RECORDS SUPPLIED
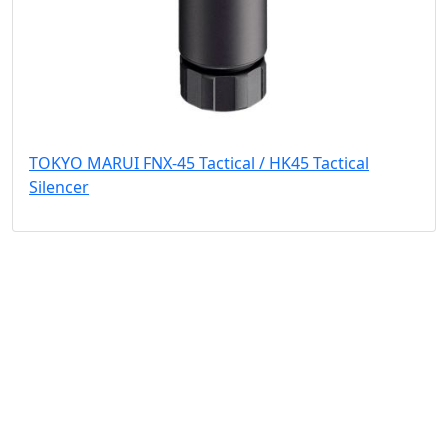
TOKYO MARUI FNX-45 Tactical / HK45 Tactical
Silencer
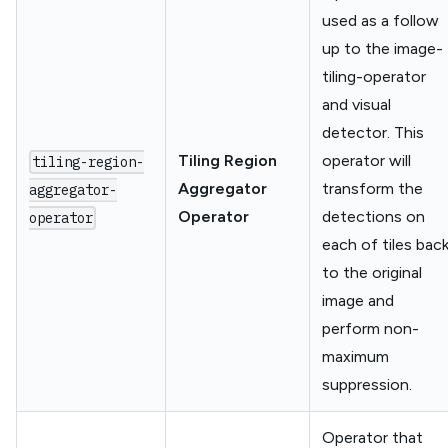
used as a follow
up to the image-
tiling-operator
and visual
detector. This
Tiling Region
operator will
tiling-region-
Aggregator
transform the
aggregator-
Operator
detections on
operator
each of tiles bac
to the original
image and
perform non-
maximum
suppression.
Operator that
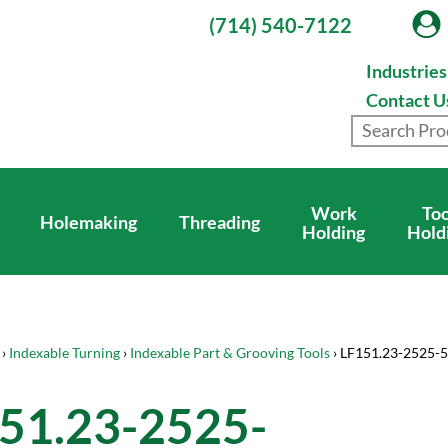
(714) 540-7122
Industrie
Contact U
Work
Too
Holemaking
Threading
Holding
Hold
›
Indexable Turning
›
Indexable Part & Grooving Tools
› LF151.23-2525-
51.23-2525-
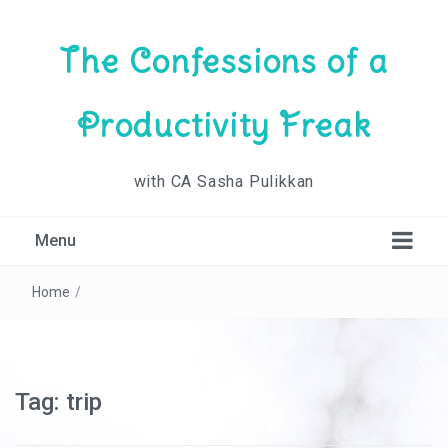
The Confessions of a
Productivity Freak
with CA Sasha Pulikkan
Menu
Home
/
Tag:
trip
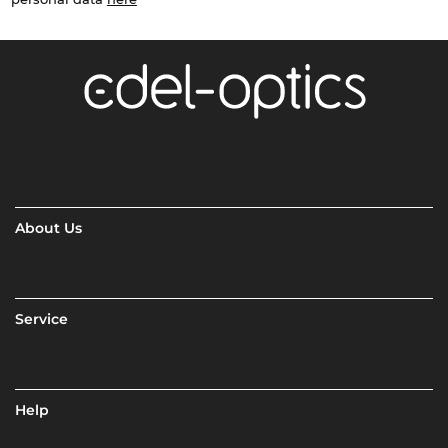
About Us
Service
Help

JOB ITEM
Return each line of the data, keeping its wording exact and omitting pictures.

ANSWER TO THE EXERCISE
TOKYO MARUI FNX-45 Tactical / HK45 Tactical
Silencer
used as a follow
up to the image-
tiling-operator
and visual
detector. This
Tiling Region
operator will
tiling-region-
Aggregator
transform the
aggregator-
Operator
detections on
operator
each of tiles bac
to the original
image and
perform non-
maximum
suppression.
Operator that
(714) 540-7122
Industrie
Contact U
Work
Too
Holemaking
Threading
Holding
Hold
›
Indexable Turning
›
Indexable Part & Grooving Tools
› LF151.23-2525-
51.23-2525-
The Confessions of a
Productivity Freak
with CA Sasha Pulikkan
Menu
Home
/
Tag:
trip
About Us
Service
Help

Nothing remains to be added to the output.